August 6, 2008
Body Building Techniques to Gain Muscle Fast
This post is the first of a series that focuses on simple body building techniques to gain muscle fast. If you are an advanced bodybuilder you won't find anything earth shattering here, but then this series is geared more toward the beginners and intermediate levels.
In fact what I'd like to get across is that too many people force an advanced routine on themselves when a beginning to intermediate bodybuilding techniques would promote more growth. Hey the pros have trained intensly for many years to grow muscle and refine their muscularity. They have built up unreal recovery ability and tolerances to pumping iron. Thats why they workout like they do and thats why Joe Average should not.

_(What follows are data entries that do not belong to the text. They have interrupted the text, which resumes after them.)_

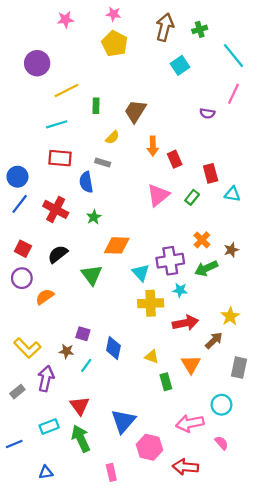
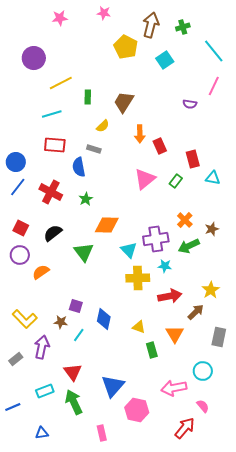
yellow pentagon: (115, 44) -> (126, 47), moved
red arrow: (185, 467) -> (185, 428), moved, turned 125

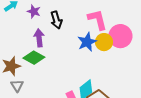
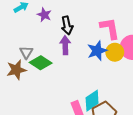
purple arrow: (39, 38) -> (65, 45), moved
gray triangle: (17, 86) -> (26, 52), moved

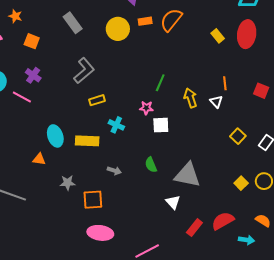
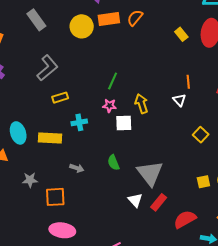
orange semicircle: (171, 20) -> (135, 18), size x0.7
orange rectangle: (145, 21) -> (109, 19), size x1.5
green line: (160, 83) -> (113, 81), moved
yellow arrow: (190, 98) -> (141, 104), moved
cyan cross: (116, 125) -> (79, 122), turned -35
gray triangle: (188, 175) -> (150, 173), turned 40
yellow square: (241, 183) -> (203, 182), turned 32
red rectangle: (194, 228) -> (159, 202), moved

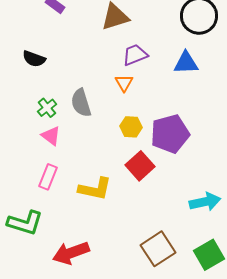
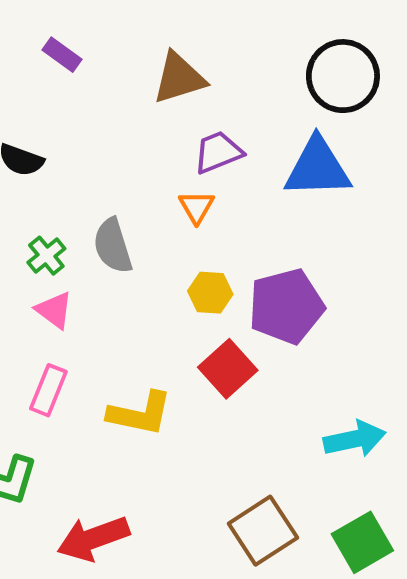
blue triangle: (186, 63) -> (318, 168), size x1.4

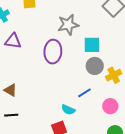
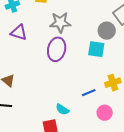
gray star: (68, 25) -> (60, 22), moved
gray circle: (95, 66) -> (107, 31), moved
blue line: (84, 93) -> (89, 93), moved

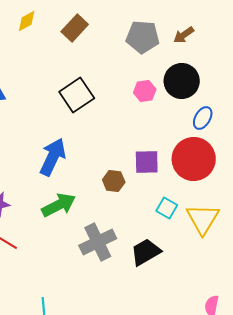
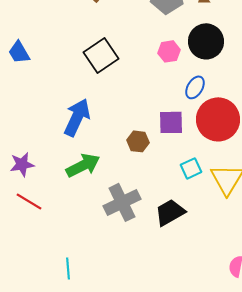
blue ellipse: (203, 118) -> (195, 87), moved
cyan square: (167, 208) -> (191, 168), turned 35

So here are two basic body building techniques to get started with or get back to what ever your case may be:
- Train with maximum intensity. Keep you reps around 8, no more than 10. Use as much weight as you can so you burn out at 8 reps. Then perform one more with a spotter or do an isometric repitition (pushing on an immovable or nearly immovable object). So if you are performing bench presses, after you burn out, push out another rep even if you can’t lift the weight completely. If its isometric rep, push for 10-15 seconds with everything you can muster.
- Workout your whole body each session. Full body workouts maximize hormonal (growth hormone and testosterone) activity further increasing muscle gains. Barbell squats or machine squats that stress many large muscle groups at once make this body building technique work best.
These techniques are simple but powerful. Most people working out in the gym do too much and end up training for endurance when they really want muscle growth. So slow it down, ratchet up the intensity and gain muscle fast. You should be able to decrease your number of sets using these techniques, and you should, at least until you are more familiar with how it affects your recovery time.